One Good Mentor

By Elizabeth Barton

Marin Meyer

Marin Poole Meyer (BA ‘06, MA ‘08) can’t stand cigarettes. The way they smell, how they litter the ground, the insidious ways they destroy our health. Since she grew up in a rural community in northern Utah, however, she’d never been fully exposed to the prevalence of tobacco until she moved to Tokyo for a year at age 15 to experiment with international modeling. “Back home, I’d been involved with the community youth group that supported healthier lifestyles, but when I came back from Japan, the fire was lit,” she says.

Upon returning to the States, not only did Meyer know she wasn’t interested in an international modeling career, but she also knew she needed to empower others with information about the tobacco industry and its sneaky targeting tactics. “That [knowledge] directed the next decade of my life, working in tobacco prevention and control,” she says. Working with the Truth anti-tobacco campaign, Meyer spent her summers touring the country and championing a message of prevention.

Eager to continue in these efforts, she declared a public health major her first semester at BYU. It was in the Department of Health Science, she says, that Meyer not only developed a better understanding of health promotion, but also where she developed myriad impactful and long-lasting relationships with both professors and peers. Plenty of lab hours, passion, more international experience, two degrees, time as BYU adjunct faculty and four children later, it’s these BYU-birthed relationships that not only stand out most, but that also continue to make the biggest impact in her life.
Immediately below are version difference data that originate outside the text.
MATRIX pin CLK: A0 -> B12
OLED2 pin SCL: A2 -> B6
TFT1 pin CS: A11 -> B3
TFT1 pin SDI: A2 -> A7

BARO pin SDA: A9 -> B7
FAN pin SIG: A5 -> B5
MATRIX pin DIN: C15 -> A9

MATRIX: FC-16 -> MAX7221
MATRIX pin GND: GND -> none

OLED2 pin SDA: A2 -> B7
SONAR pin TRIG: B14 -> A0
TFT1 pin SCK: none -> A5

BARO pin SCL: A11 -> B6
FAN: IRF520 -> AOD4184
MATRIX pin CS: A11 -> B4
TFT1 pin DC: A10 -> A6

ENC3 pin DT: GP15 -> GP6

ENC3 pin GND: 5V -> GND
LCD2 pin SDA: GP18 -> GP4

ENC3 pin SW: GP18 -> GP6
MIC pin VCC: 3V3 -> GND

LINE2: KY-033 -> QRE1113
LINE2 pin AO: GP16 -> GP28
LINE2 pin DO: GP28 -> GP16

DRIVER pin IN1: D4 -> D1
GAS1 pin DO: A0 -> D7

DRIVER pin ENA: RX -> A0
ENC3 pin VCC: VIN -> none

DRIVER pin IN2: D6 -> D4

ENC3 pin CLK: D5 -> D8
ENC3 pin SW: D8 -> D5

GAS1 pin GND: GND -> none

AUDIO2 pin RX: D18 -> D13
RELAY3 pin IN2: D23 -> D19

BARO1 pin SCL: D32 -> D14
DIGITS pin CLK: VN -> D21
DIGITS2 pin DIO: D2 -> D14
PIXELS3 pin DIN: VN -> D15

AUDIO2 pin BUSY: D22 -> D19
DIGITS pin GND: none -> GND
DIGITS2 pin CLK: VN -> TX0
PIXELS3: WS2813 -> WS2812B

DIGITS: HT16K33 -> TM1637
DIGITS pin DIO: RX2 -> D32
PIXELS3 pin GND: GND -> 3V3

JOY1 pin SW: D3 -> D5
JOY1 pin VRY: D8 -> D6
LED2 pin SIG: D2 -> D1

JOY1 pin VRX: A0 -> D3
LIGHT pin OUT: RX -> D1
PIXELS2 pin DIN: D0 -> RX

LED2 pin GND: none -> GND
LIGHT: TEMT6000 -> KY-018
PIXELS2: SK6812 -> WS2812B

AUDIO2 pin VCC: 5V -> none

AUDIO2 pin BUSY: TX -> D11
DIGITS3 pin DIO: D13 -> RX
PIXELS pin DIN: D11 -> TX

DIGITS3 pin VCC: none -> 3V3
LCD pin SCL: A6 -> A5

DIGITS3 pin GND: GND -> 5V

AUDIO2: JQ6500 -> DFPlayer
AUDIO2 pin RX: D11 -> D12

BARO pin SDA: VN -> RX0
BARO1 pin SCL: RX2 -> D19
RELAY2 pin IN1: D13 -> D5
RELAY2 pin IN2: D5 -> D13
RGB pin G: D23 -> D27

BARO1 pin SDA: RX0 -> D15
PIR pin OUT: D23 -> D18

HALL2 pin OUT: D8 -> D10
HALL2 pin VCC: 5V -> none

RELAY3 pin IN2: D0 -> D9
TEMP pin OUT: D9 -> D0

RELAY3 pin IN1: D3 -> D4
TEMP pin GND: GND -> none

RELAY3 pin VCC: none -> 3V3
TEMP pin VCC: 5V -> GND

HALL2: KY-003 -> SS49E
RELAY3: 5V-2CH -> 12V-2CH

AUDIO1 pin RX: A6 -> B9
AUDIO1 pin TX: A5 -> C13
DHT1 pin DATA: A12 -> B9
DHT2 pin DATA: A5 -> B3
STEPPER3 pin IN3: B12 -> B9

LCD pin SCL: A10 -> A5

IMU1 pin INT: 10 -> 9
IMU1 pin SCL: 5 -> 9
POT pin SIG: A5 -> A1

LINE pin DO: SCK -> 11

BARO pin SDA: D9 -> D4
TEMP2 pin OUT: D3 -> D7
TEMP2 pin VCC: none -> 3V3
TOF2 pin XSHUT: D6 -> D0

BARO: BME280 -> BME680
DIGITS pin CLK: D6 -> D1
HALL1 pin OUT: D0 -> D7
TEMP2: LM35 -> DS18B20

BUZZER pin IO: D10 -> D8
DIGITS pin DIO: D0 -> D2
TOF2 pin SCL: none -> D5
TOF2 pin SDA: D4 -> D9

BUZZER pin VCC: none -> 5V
“It really is all about the relationships,” Meyer states, acknowledging that the study and implementation of public health exists so that meaningful relationships can be both created and preserved. We seek to prevent tobacco consumption, for example, because we know that detrimental substances have the capacity both to inhibit and to destroy healthy and fulfilling relationships. In this sense, life and the relationships that come with it are worth every effort of preservation.

Nearly a decade after receiving her Master’s degree and Meyer is still in contact with members of her graduate cohort, as well as with professors whose examples she reveres and on whose guidance she still relies. Professor Brad Neiger, she says, is one such mentor who’s helped Meyer in a way she never could’ve predicted.

“While I was in graduate school,” Meyer explains, “[Neiger] went through his second bout of treatment for thyroid cancer. . . . He stepped away for treatment and came back vibrant as ever. He was a tremendous mentor for me throughout the program. Fast forward to this year and I was diagnosed with thyroid cancer. Once again, I returned to my excellent mentor and he helped me understand things and gave me direction and encouragement just as he did during my time at BYU.”

Gearing up for more radiation later this year, Meyer explains that thyroid cancer is rarely deadly. “It’s a very manageable cancer,” but that doesn’t mean it’s to be dismissed. It also doesn’t diminish the importance of a professor’s lifelong impact or the benefits and relationships that come with receiving an all-encompassing education.

In fact, continues Meyer, it’s a similar story with professors like Gordon Lindsay and Rosemary Thackeray, both of whom inspired Meyer to get involved and stay involved; to receive as much education as possible regardless of gender stereotypes or prior expectations. Ideally, Meyer would like to have a similar impact on her own children, people in her community and—hopefully in the future—on BYU students in the classroom. “I am invigorated by the students. Teaching at BYU was a tremendous blessing in my life. Being able to help students further their dreams—it’s really fulfilling. Going forth to serve after BYU. . . I think it’s in being able to give back.”

So in addition to work in her home and immediate community, how specifically does Meyer give back to BYU? Each year, Meyer and her husband donate $2,500 of scholarship money to a student studying Public Health to make educational aspirations possible. The scholarship, she says, was inspired by her peers in the public health graduate program. “These are passionate students who just need access to get out there. [The money] might seem small now, but at the time, I remember it was everything. If I can make it easier for those students to accomplish what they set out to do, it’s incredibly fulfilling,” she says. It is something simple not only to encourage further education, but also to foster the creation of relationships that come as a result of that education.

“I don’t know what my life would’ve been like without BYU, but I know that I love life and have been fulfilled by my education as well as by the mentors and relationships from BYU that continue today.”